**PROBLEM**
The answer should be each line from the entries below that has the word "ureter" in it.

== == ==

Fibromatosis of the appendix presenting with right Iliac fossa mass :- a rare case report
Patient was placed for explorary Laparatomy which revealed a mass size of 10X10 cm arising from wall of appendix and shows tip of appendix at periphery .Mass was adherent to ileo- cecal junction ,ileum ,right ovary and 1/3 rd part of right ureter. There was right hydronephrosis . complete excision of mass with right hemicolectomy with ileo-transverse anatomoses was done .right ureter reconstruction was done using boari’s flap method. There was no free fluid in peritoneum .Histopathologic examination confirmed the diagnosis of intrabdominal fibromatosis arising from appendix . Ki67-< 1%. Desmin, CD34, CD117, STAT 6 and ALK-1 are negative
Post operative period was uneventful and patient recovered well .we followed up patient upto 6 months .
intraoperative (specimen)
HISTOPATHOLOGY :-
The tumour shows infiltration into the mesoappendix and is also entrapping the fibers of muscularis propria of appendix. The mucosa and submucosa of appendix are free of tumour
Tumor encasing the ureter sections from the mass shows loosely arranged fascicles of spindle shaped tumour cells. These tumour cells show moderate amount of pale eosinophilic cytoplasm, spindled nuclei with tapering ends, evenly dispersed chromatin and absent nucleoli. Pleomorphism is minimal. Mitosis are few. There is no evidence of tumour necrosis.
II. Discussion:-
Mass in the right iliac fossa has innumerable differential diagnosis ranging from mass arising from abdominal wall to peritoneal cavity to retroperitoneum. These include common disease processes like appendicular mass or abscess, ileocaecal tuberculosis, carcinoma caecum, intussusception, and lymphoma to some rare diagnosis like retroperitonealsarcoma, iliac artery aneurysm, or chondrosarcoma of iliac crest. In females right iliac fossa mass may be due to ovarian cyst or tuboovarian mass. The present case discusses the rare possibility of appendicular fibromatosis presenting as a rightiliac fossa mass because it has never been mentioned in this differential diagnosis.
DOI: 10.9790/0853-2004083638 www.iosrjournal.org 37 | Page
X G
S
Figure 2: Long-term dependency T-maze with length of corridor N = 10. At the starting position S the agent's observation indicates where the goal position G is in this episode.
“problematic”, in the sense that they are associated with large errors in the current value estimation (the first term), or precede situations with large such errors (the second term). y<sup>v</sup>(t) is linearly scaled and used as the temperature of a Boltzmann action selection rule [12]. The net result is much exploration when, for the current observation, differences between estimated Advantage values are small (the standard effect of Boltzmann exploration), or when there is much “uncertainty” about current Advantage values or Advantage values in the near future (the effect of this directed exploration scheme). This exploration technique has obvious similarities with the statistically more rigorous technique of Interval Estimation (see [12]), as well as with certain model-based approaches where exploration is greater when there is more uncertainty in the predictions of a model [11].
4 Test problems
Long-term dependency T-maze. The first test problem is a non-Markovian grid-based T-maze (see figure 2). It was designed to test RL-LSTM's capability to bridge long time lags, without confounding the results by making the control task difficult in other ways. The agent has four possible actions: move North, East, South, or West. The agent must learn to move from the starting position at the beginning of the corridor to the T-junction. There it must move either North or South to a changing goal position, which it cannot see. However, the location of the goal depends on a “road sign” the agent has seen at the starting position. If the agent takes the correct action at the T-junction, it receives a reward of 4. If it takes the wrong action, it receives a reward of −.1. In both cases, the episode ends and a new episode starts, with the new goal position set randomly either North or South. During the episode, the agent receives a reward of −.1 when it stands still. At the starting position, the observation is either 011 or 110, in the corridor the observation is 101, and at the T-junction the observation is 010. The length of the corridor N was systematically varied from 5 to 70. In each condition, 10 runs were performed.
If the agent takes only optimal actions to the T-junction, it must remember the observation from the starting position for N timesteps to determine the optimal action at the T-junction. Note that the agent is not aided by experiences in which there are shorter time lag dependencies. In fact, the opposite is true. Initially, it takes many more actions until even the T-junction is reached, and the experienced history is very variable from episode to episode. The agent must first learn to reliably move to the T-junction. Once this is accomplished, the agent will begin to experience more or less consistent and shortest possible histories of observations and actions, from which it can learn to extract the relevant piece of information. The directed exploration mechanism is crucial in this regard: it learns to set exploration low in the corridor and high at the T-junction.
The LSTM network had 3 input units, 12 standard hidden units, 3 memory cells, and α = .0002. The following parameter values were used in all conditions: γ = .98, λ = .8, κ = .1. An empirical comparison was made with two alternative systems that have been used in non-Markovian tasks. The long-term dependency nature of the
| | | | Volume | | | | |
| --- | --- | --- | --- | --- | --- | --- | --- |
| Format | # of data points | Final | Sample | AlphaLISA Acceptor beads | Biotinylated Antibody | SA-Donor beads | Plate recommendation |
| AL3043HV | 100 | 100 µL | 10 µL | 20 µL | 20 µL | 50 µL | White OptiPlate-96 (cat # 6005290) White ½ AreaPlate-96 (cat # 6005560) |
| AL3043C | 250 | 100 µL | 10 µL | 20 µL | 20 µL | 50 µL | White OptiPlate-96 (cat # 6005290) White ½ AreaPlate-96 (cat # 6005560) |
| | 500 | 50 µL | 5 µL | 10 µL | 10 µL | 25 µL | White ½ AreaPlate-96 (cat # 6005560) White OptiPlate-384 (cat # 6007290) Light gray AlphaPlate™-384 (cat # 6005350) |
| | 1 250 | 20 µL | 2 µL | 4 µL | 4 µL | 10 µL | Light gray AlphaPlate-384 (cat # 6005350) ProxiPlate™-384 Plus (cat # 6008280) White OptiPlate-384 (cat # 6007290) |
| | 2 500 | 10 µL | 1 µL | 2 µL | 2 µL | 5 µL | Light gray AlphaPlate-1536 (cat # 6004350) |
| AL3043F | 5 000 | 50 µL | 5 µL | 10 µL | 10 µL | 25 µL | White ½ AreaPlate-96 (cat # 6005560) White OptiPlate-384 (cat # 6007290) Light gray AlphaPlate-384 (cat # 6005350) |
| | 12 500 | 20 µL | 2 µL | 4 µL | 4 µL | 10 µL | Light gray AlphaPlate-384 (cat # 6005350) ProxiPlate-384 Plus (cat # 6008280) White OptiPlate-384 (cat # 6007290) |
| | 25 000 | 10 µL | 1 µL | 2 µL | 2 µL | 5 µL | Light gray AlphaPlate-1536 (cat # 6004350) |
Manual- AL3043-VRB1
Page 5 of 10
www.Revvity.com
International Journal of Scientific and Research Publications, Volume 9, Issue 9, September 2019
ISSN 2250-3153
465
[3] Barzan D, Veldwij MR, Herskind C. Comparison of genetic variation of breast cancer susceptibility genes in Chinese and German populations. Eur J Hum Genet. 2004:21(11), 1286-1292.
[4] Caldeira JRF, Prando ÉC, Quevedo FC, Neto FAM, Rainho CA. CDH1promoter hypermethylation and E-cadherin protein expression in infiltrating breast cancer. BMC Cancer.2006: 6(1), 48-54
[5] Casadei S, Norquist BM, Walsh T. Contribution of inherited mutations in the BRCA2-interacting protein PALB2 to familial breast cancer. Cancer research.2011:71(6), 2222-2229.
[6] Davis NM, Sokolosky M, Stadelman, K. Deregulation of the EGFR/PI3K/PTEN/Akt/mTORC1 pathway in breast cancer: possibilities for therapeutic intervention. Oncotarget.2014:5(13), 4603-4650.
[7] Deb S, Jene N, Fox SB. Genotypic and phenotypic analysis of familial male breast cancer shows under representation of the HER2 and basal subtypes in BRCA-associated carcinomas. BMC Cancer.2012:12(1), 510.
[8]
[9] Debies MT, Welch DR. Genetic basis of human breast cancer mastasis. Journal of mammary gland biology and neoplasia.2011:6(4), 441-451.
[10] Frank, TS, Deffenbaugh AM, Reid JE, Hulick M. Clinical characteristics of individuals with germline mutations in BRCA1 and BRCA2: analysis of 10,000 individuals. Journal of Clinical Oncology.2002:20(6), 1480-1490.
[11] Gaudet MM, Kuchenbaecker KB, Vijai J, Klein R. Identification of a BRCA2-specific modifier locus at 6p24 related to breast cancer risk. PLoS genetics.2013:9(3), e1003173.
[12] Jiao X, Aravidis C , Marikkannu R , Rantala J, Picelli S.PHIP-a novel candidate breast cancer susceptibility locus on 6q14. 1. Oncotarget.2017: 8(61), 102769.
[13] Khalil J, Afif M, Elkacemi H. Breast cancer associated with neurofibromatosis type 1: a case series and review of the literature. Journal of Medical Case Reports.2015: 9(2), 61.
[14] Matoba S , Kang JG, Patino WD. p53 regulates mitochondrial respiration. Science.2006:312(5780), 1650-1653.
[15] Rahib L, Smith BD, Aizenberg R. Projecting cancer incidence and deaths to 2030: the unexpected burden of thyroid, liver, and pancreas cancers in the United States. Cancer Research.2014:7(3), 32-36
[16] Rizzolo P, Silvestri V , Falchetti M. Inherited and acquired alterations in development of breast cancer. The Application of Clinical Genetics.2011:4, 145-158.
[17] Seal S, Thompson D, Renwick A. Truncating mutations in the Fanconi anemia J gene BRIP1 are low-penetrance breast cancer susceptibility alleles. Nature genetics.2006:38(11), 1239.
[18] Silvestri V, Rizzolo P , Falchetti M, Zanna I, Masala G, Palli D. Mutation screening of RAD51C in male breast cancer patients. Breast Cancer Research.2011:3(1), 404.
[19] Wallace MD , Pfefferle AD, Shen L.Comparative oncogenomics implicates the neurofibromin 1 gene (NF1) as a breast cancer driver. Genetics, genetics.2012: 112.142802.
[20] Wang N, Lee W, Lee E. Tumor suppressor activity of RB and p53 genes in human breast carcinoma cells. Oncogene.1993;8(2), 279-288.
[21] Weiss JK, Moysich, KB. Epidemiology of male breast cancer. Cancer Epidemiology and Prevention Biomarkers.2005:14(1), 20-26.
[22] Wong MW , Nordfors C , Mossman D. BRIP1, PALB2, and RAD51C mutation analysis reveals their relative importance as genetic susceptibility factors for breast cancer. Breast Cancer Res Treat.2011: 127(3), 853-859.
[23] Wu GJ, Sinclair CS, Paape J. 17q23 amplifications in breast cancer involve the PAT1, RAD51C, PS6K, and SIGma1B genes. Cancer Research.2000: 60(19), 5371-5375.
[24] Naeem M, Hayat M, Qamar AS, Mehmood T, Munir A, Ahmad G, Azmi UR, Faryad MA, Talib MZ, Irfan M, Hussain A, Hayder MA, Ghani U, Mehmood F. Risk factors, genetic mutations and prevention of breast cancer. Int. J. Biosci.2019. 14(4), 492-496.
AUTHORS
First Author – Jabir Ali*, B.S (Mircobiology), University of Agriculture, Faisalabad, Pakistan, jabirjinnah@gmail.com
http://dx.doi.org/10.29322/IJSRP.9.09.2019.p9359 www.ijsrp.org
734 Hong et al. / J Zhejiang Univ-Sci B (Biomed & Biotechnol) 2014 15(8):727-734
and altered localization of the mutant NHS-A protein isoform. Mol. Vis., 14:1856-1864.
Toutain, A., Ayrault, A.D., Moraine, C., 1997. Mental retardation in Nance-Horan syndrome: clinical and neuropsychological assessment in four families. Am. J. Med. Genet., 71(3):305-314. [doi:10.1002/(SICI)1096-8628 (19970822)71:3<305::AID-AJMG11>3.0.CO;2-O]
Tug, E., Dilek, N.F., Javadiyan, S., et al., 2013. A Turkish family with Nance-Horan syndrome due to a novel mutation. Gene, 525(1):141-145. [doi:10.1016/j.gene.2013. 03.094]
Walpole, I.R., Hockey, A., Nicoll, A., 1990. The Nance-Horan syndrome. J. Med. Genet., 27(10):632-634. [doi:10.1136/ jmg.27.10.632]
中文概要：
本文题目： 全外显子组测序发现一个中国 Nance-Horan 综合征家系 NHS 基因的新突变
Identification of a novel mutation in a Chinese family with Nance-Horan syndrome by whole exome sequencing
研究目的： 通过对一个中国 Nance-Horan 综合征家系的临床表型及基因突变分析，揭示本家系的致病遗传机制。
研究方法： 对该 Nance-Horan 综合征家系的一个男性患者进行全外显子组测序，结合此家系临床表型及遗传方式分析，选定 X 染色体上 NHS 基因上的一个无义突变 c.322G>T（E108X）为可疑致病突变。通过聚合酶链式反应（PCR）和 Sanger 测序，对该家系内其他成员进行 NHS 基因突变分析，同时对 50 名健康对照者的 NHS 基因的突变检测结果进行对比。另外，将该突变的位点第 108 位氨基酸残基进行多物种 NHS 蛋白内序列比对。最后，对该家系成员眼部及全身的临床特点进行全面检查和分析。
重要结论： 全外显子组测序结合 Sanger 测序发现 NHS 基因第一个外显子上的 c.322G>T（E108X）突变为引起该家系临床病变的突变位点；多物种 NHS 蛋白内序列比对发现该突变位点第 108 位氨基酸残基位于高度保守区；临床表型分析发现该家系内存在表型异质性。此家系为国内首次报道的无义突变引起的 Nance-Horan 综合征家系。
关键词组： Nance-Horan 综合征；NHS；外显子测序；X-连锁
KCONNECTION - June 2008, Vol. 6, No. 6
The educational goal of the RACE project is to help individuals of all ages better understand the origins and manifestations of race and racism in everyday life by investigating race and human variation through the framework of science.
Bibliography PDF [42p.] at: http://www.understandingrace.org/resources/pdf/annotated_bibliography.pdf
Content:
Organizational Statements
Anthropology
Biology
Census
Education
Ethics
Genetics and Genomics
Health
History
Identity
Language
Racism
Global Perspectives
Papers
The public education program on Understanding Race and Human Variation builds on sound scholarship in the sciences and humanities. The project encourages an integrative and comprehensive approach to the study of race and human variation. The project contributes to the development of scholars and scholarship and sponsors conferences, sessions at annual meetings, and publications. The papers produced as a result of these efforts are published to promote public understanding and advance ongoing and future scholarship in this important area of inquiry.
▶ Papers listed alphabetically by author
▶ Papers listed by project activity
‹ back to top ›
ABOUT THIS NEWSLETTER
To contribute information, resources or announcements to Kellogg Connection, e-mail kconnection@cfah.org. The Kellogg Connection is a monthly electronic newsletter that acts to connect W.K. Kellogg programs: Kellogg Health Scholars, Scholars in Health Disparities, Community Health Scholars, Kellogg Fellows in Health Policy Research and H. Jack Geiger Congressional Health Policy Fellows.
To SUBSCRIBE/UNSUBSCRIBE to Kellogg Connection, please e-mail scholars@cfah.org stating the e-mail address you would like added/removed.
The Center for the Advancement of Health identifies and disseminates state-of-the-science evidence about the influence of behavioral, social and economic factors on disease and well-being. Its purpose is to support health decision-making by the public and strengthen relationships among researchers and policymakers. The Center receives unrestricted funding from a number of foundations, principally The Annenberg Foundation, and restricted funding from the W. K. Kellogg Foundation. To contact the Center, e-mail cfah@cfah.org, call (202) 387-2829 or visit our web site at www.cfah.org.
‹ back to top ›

== == ==

**ANSWER SPACE**
Patient was placed for explorary Laparatomy which revealed a mass size of 10X10 cm arising from wall of appendix and shows tip of appendix at periphery .Mass was adherent to ileo- cecal junction ,ileum ,right ovary and 1/3 rd part of right ureter. There was right hydronephrosis . complete excision of mass with right hemicolectomy with ileo-transverse anatomoses was done .right ureter reconstruction was done using boari’s flap method. There was no free fluid in peritoneum .Histopathologic examination confirmed the diagnosis of intrabdominal fibromatosis arising from appendix . Ki67-< 1%. Desmin, CD34, CD117, STAT 6 and ALK-1 are negative
Tumor encasing the ureter sections from the mass shows loosely arranged fascicles of spindle shaped tumour cells. These tumour cells show moderate amount of pale eosinophilic cytoplasm, spindled nuclei with tapering ends, evenly dispersed chromatin and absent nucleoli. Pleomorphism is minimal. Mitosis are few. There is no evidence of tumour necrosis.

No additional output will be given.